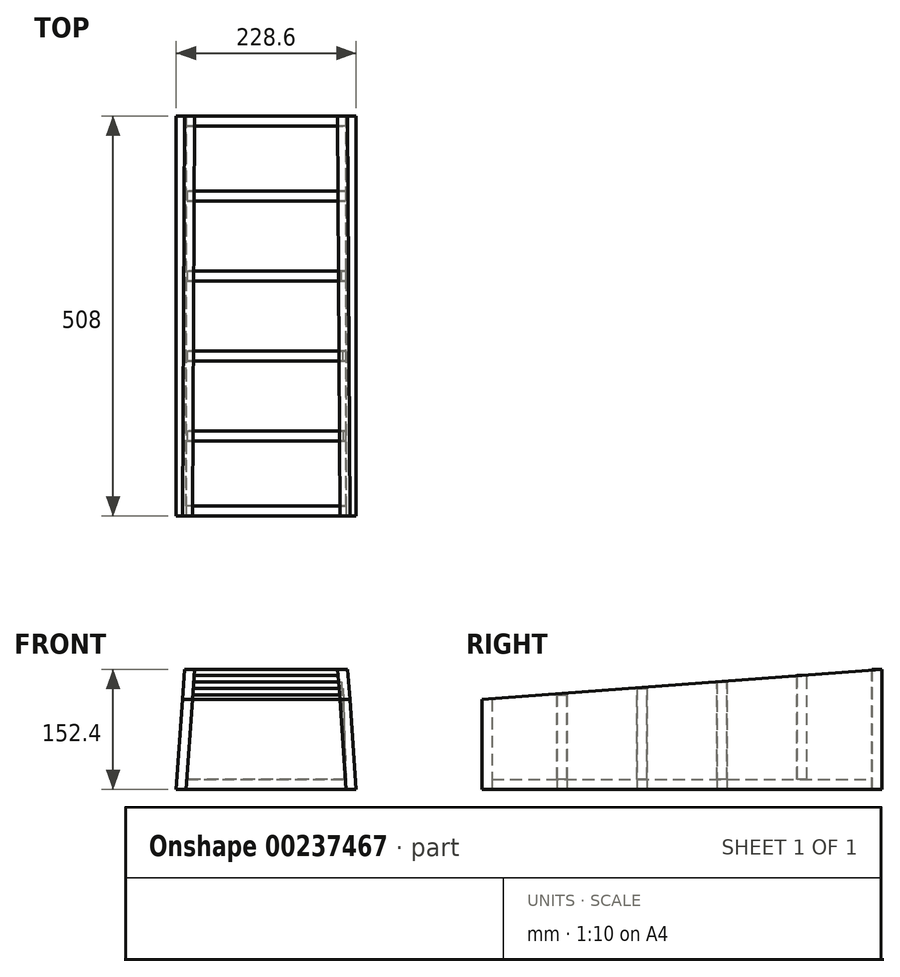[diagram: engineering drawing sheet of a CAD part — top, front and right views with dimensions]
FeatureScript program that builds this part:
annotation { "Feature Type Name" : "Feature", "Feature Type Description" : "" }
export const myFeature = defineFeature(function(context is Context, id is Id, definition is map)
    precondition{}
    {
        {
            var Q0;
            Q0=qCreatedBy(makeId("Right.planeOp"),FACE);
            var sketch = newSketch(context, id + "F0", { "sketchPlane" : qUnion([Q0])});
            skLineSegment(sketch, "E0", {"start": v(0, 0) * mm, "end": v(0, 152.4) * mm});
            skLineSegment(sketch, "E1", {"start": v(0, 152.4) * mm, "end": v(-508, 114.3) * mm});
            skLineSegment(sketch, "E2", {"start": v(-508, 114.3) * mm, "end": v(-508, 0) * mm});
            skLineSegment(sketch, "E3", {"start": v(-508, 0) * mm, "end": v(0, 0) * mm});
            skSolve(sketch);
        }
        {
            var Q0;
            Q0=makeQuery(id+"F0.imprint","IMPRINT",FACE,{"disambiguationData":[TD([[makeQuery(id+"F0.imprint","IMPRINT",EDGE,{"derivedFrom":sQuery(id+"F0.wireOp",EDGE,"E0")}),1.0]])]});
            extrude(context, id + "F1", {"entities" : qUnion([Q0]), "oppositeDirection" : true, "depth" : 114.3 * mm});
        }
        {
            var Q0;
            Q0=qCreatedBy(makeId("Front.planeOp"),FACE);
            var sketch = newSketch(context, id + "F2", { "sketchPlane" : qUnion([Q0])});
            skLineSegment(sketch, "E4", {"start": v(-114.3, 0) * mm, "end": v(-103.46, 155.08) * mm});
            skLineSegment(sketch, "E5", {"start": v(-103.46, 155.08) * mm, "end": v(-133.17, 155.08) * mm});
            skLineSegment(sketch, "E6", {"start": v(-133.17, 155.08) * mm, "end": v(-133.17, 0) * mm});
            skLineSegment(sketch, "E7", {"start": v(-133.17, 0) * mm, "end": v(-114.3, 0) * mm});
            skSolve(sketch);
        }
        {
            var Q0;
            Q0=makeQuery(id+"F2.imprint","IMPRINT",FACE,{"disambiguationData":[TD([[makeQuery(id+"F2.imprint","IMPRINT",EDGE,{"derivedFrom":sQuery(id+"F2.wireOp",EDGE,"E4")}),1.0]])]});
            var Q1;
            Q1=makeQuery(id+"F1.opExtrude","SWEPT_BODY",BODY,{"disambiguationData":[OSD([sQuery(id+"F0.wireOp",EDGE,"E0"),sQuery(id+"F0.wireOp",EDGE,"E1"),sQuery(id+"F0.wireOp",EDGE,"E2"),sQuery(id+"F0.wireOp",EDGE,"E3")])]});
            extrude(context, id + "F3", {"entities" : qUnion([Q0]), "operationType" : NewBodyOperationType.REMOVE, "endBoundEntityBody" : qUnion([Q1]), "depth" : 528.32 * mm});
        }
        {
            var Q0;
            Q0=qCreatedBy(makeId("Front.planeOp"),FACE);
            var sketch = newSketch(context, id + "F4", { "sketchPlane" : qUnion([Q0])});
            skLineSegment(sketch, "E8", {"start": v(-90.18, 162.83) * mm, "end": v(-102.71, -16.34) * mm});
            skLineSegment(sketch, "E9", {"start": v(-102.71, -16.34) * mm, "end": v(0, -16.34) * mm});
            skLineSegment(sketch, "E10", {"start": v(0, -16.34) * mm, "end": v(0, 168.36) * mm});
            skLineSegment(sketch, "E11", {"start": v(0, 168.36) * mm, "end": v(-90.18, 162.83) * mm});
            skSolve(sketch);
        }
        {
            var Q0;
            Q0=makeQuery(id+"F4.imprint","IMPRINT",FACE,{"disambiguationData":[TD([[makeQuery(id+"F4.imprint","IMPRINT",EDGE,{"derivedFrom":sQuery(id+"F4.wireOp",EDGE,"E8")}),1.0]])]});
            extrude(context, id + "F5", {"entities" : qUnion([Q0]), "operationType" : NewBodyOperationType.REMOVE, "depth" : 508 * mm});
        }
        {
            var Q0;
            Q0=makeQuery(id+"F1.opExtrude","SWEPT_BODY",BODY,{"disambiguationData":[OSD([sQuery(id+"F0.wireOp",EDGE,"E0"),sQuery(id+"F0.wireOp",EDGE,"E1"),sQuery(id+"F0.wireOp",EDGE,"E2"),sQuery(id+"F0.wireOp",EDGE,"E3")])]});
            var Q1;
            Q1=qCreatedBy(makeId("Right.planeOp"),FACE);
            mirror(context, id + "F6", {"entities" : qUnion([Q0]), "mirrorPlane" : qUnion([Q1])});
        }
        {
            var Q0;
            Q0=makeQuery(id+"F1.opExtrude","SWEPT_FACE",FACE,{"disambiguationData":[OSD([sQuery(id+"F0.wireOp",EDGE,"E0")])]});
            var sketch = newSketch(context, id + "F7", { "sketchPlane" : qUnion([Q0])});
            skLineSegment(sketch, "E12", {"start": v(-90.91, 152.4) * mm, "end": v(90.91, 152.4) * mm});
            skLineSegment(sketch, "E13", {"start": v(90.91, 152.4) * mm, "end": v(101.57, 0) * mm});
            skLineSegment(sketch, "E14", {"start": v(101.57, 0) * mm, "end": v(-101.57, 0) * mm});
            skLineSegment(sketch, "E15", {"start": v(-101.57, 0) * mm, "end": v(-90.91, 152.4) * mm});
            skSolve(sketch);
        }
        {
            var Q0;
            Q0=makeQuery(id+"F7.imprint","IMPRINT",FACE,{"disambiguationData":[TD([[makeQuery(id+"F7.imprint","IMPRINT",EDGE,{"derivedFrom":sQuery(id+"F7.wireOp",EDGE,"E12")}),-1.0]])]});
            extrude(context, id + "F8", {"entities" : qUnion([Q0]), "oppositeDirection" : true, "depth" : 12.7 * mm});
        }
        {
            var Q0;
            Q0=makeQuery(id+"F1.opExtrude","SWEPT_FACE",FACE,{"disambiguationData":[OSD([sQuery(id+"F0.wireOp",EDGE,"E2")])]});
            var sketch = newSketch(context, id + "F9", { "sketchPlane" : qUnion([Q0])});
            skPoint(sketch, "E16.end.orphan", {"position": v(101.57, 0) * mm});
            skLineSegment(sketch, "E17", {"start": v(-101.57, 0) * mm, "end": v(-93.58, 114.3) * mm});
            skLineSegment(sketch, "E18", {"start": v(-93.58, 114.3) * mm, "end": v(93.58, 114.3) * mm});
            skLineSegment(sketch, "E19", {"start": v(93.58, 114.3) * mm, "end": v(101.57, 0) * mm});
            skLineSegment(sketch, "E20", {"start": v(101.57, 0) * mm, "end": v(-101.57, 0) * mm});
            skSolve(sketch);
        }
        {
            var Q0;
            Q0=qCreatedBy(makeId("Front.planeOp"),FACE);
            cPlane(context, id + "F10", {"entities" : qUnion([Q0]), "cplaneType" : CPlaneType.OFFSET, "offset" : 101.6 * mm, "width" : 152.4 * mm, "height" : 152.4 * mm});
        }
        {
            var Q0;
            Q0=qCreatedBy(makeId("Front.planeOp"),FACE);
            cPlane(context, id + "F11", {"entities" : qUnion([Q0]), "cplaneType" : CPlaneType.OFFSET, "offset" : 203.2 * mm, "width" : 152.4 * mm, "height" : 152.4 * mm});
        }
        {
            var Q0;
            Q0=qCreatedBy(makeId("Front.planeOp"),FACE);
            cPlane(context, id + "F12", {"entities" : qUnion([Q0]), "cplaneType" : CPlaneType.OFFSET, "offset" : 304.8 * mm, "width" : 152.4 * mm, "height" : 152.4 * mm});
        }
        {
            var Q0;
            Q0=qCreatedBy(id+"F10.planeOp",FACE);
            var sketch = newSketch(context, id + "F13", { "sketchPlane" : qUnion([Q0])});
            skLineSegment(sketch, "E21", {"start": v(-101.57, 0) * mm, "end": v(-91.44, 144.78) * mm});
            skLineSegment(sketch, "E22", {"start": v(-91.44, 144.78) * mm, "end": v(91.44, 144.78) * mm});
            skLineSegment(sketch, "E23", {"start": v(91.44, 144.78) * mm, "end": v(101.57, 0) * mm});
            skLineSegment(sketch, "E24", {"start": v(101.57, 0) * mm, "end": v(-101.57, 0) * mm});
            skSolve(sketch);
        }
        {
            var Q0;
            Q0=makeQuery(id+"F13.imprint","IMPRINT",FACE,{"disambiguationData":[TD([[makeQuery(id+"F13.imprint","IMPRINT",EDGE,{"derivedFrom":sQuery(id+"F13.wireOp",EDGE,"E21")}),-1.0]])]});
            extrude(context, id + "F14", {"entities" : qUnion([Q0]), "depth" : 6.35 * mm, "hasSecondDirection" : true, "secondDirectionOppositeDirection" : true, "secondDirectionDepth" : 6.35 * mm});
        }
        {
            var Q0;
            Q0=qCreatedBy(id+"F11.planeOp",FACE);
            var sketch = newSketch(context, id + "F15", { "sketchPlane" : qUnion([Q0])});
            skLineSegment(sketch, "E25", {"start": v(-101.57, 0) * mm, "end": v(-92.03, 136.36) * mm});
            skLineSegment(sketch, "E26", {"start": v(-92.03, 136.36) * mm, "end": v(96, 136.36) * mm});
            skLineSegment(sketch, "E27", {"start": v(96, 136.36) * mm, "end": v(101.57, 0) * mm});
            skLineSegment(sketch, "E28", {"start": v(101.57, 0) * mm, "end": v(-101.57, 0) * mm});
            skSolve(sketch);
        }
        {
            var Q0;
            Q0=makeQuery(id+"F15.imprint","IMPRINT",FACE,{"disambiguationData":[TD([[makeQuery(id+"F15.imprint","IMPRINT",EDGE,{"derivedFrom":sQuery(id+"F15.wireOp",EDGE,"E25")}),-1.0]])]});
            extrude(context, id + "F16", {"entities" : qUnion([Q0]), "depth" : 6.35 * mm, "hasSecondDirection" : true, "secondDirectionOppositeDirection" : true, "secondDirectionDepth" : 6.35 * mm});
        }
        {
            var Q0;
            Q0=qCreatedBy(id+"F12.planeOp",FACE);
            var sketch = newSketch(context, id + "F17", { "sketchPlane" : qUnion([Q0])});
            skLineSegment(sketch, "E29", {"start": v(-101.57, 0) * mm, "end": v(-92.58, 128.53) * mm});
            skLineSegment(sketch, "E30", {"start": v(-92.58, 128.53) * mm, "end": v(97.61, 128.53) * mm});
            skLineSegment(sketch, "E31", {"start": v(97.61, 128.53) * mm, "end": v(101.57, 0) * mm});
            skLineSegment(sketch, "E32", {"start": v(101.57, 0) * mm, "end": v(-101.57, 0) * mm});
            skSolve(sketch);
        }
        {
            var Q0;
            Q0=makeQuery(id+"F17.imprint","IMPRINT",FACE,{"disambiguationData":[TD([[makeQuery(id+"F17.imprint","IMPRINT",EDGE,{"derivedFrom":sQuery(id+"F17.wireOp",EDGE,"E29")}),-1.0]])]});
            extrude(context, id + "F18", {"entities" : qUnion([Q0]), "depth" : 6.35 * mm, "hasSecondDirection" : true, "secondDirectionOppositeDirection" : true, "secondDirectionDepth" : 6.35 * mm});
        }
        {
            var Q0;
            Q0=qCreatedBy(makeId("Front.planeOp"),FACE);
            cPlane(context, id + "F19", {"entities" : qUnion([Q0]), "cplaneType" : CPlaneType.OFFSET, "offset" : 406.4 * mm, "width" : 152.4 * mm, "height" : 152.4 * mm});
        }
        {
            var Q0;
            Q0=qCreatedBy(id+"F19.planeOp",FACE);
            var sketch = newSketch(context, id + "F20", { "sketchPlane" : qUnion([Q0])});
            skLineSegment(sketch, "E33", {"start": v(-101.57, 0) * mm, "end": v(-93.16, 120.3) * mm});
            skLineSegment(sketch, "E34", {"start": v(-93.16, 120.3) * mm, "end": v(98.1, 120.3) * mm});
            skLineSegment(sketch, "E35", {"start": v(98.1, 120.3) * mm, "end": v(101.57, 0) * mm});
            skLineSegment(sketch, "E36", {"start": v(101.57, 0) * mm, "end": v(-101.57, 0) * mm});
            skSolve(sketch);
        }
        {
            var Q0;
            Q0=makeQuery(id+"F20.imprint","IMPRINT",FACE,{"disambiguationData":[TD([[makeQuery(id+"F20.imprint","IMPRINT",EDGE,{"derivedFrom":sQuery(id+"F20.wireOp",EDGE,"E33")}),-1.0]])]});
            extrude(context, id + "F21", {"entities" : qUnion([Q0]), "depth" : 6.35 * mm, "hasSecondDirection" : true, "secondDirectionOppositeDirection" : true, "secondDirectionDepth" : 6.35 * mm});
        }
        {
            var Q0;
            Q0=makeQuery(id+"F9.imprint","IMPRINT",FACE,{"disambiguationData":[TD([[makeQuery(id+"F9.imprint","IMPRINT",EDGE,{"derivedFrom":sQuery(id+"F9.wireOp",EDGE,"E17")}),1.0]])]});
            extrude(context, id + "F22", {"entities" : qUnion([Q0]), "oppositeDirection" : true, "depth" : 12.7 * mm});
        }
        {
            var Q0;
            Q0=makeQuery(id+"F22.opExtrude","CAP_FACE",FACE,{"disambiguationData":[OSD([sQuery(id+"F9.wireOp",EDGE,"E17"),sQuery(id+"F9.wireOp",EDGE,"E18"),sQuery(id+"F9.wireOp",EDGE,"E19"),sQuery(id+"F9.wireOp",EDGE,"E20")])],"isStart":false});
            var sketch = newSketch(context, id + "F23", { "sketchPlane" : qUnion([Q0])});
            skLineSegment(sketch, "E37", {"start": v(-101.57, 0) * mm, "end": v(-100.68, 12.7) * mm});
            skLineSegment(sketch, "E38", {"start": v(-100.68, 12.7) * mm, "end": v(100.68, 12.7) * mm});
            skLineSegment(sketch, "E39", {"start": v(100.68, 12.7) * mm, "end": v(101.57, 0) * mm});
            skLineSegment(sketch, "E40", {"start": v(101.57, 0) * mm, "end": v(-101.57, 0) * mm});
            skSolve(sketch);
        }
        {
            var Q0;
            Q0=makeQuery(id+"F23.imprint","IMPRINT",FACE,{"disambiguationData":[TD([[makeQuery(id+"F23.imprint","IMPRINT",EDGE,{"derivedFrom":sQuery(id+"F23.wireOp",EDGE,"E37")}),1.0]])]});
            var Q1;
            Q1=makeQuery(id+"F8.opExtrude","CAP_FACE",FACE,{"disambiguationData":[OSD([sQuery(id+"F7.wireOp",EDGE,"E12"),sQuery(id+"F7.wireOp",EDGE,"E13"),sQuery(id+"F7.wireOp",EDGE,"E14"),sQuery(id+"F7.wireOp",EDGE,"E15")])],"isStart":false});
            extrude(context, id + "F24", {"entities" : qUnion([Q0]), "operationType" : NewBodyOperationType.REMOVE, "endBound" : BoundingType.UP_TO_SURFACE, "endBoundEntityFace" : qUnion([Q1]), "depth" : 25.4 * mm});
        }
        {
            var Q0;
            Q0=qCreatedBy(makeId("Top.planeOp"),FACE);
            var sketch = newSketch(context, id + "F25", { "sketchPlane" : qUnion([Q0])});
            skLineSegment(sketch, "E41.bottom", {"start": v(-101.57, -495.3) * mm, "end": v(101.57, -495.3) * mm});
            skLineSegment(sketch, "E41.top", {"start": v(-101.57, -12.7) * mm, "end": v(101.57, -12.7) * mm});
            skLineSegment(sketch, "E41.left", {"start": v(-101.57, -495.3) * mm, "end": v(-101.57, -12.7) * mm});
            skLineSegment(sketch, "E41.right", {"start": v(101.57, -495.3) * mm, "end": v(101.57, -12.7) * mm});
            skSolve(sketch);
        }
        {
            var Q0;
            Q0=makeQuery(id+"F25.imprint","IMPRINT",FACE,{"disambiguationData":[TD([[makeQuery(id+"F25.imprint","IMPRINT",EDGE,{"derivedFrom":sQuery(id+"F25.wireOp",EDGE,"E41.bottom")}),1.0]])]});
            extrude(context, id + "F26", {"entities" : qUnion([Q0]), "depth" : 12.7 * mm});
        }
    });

:::::

# [What the task asks]
Locate each line of the listing above that contains the string "secondDirectionDepth" and copy those lines in full.

# [Expected answer]
            extrude(context, id + "F14", {"entities" : qUnion([Q0]), "depth" : 6.35 * mm, "hasSecondDirection" : true, "secondDirectionOppositeDirection" : true, "secondDirectionDepth" : 6.35 * mm});
            extrude(context, id + "F16", {"entities" : qUnion([Q0]), "depth" : 6.35 * mm, "hasSecondDirection" : true, "secondDirectionOppositeDirection" : true, "secondDirectionDepth" : 6.35 * mm});
            extrude(context, id + "F18", {"entities" : qUnion([Q0]), "depth" : 6.35 * mm, "hasSecondDirection" : true, "secondDirectionOppositeDirection" : true, "secondDirectionDepth" : 6.35 * mm});
            extrude(context, id + "F21", {"entities" : qUnion([Q0]), "depth" : 6.35 * mm, "hasSecondDirection" : true, "secondDirectionOppositeDirection" : true, "secondDirectionDepth" : 6.35 * mm});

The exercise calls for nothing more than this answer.